Berlin – Freier atmen, erkennbarer lächeln, leichtere Verständigung: Die Vorteile von Visieren als Ersatz für die Alltagsmaske scheinen auf der Hand zu liegen. Doch der Nutzen der Plastikkonstruktionen als Virenbarriere ist umstritten.
Während etwa das Bundesland
Hessen die Gesichtsschilde in seiner Corona-Verordnung ausdrücklich erlaubt, gelten sie in
Baden-Württemberg offiziell nicht als Maskenersatz. Was sagt die Wissenschaft dazu?
BEHAUPTUNG: Visiere helfen gegen die Ausbreitung des Coronavirus.
BEWERTUNG: Zum Selbstschutz scheinen Visiere ähnlich gut geeignet wie Masken. Allerdings können sich Aerosole wegen der großen Abstände zwischen Visier und Gesicht leichter verbreiten.
FAKTEN: Generell gilt bei der Diskussion um Visiere: Die Datenlage ist relativ dünn, ein abschließendes Urteil dazu gibt es noch nicht. Der Virologe Alexander Kekulé bezeichnete Visiere in einem Podcast des MDR als «genau so gut» wie Stoffmasken. Nach Einschätzung des Robert Koch-Instituts (RKI) sind die Plastikschilde jedoch keine gleichwertige Alternative zur
Mund-Nase-Bedeckung. Und nun?
Wichtig in der Debatte sei, zwischen Fremdschutz und Selbstschutz zu unterscheiden, betont der Virologe Johannes Knobloch, der den Arbeitsbereich Krankenhaushygiene am Universitätsklinikum Hamburg-Eppendorf leitet.
Beim Selbstschutz sei es durchaus plausibel anzunehmen, dass sich der Nutzen von Visier und Mundschutz in der Waage hält: «Das Visier ist ideal, um sich gegen die klassische Tröpfcheninfektion zu schützen», sagt er. Es diene als Spuckschutz und schütze auch die Augenschleimhäute. Deswegen werde im professionellen Bereich der Mundschutz auch stets um Schutzbrille oder Visier erweitert.
Wenn es hingegen darum geht, andere vor einer Ansteckung zu schützen, sei das Visier dem Mundschutz etwas unterlegen, meint
Knobloch. Eine Einschätzung, die auch das RKI teilt: Die Plastikschilde könnten in der Regel nur die Tröpfchen abfangen, die direkt auf der Scheibe landen, teilt das Institut mit. Ein textiler Mundschutz – insofern er gut anliegt – könne hingegen auch das Vorbeiströmen der Tröpfchen an den Seiten verhindern und die Atemluft abbremsen.

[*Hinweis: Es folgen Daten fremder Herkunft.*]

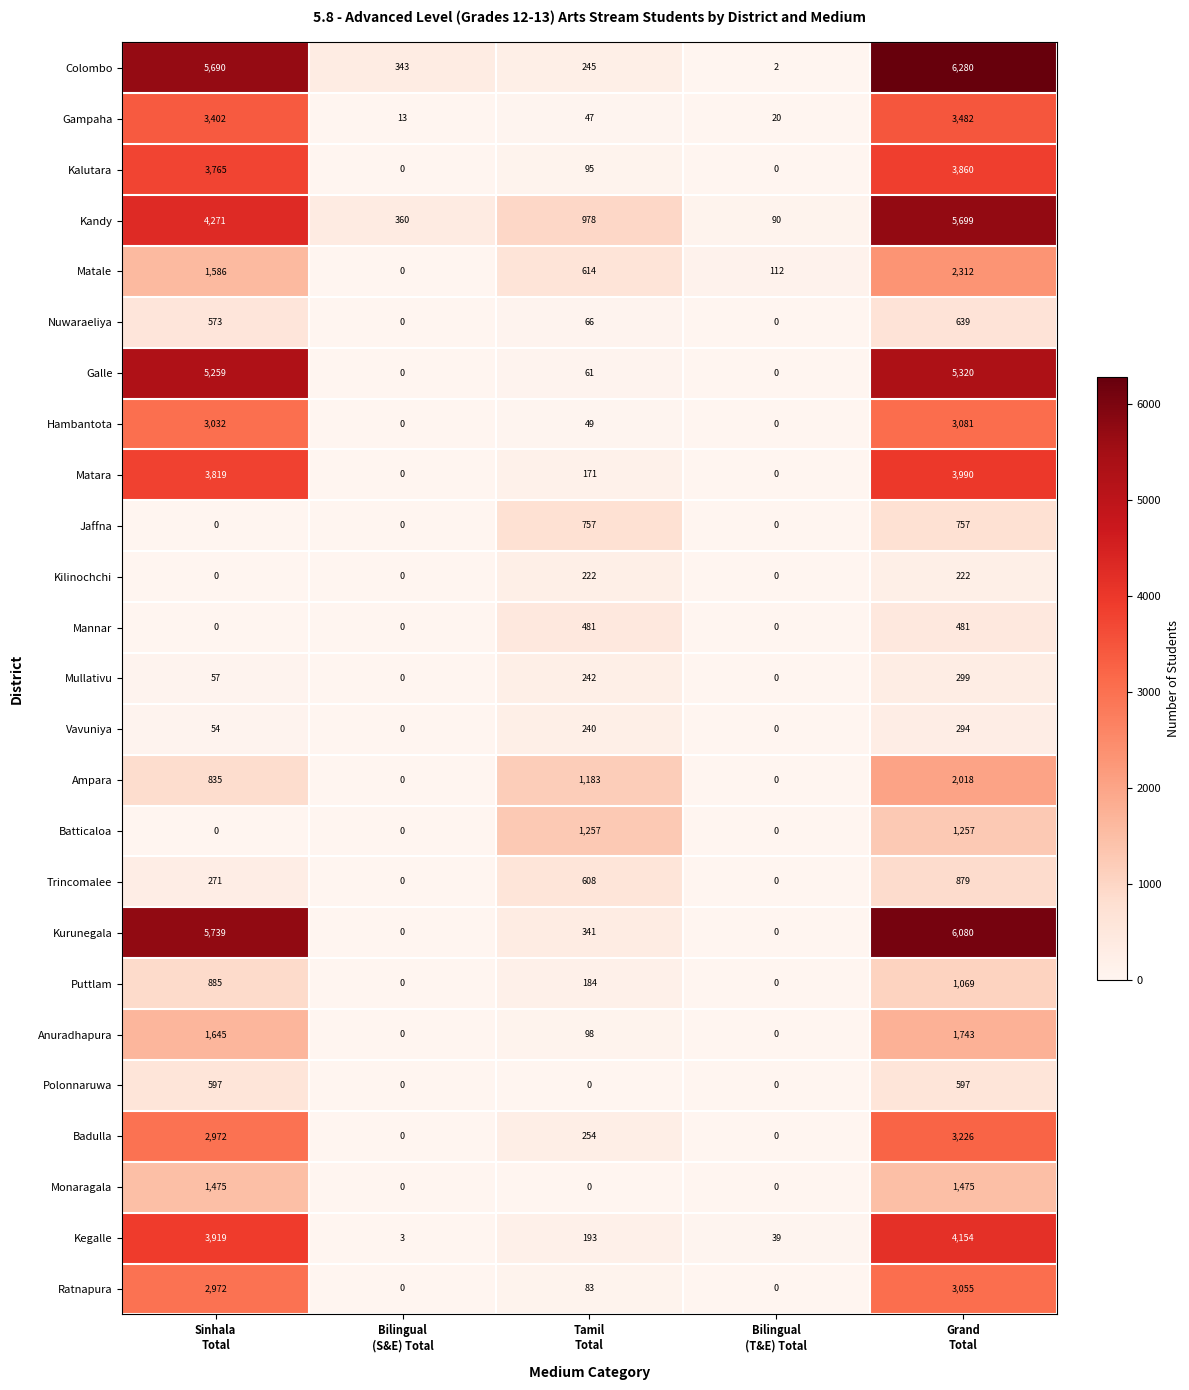

Which series changed the most between Tamil
Total and Bilingual
(T&E) Total?

Batticaloa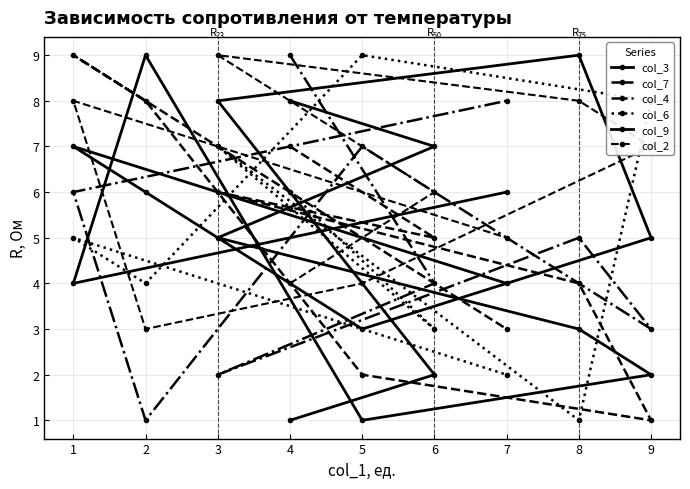

How many data points in col_9 are less than 5?

4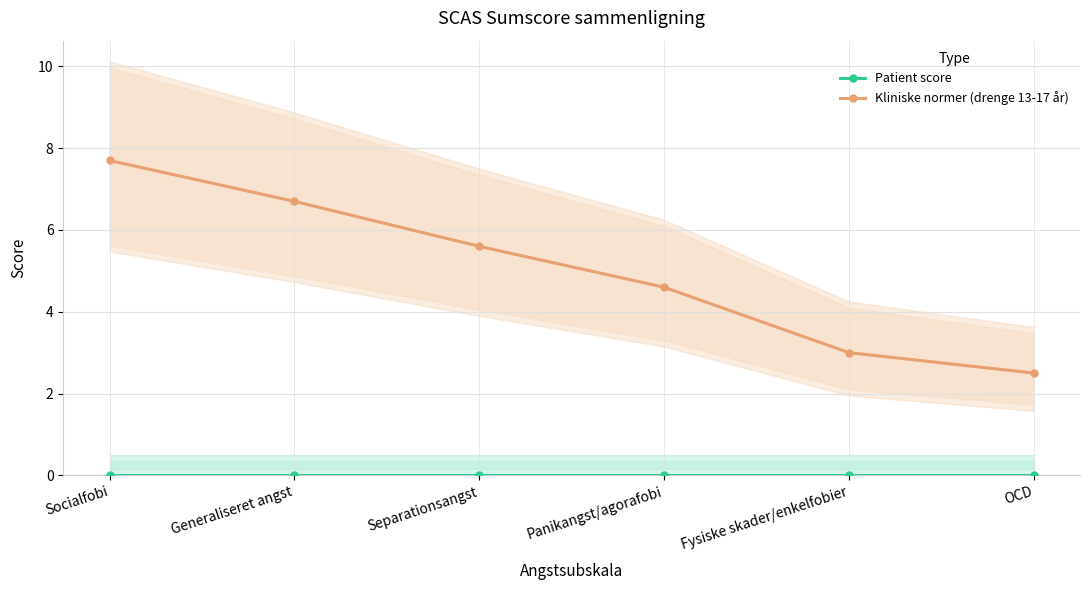

What is the greatest value displayed?

7.7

Insbesondere die sogenannten Aerosole – winzige ausgeatmete Partikel, die teils stundenlang in der Luft schweben und dabei Infektionen verursachen können – könnten durch textile Bedeckungen besser aufgefangen werden, sagt Knobloch.
Auch sein Kollege
Kekulé schränkte seine Aussage zur gleich guten Eignung von Visier und Maske ein: Dies gelte nur, wenn man nicht sehr lange mit anderen in geschlossenen Räumen sitze. Nehme man an, dass zwei Personen mit Visier lange miteinander reden, könne es durchaus zu einer Infektion durch solche Aerosole kommen. Noch ist aber nicht abschließend geklärt, wie groß die Rolle von Aerosolen beim Infektionsgeschehen mit Sars-CoV-2 ist.
Sinnvoll findet Knobloch die durchsichtigen Visiere insbesondere in Alltags-Situationen, bei denen Mimik eine Rolle spielt: «Gespräche mit Hörgeschädigten sind so zum Beispiel viel besser durchführbar».
Und auch wenn das RKI Visiere skeptisch sieht: Wer aus medizinischen oder anderen triftigen Gründen keinen Mundschutz tragen könne, zeige durch das Tragen eines Visiers, «dass er die derzeit getroffenen Maßnahmen für die Bevölkerung unterstützt und dadurch einen, vielleicht auch nur minimalen, Beitrag leisten möchte», heißt es auf der Homepage des Instituts.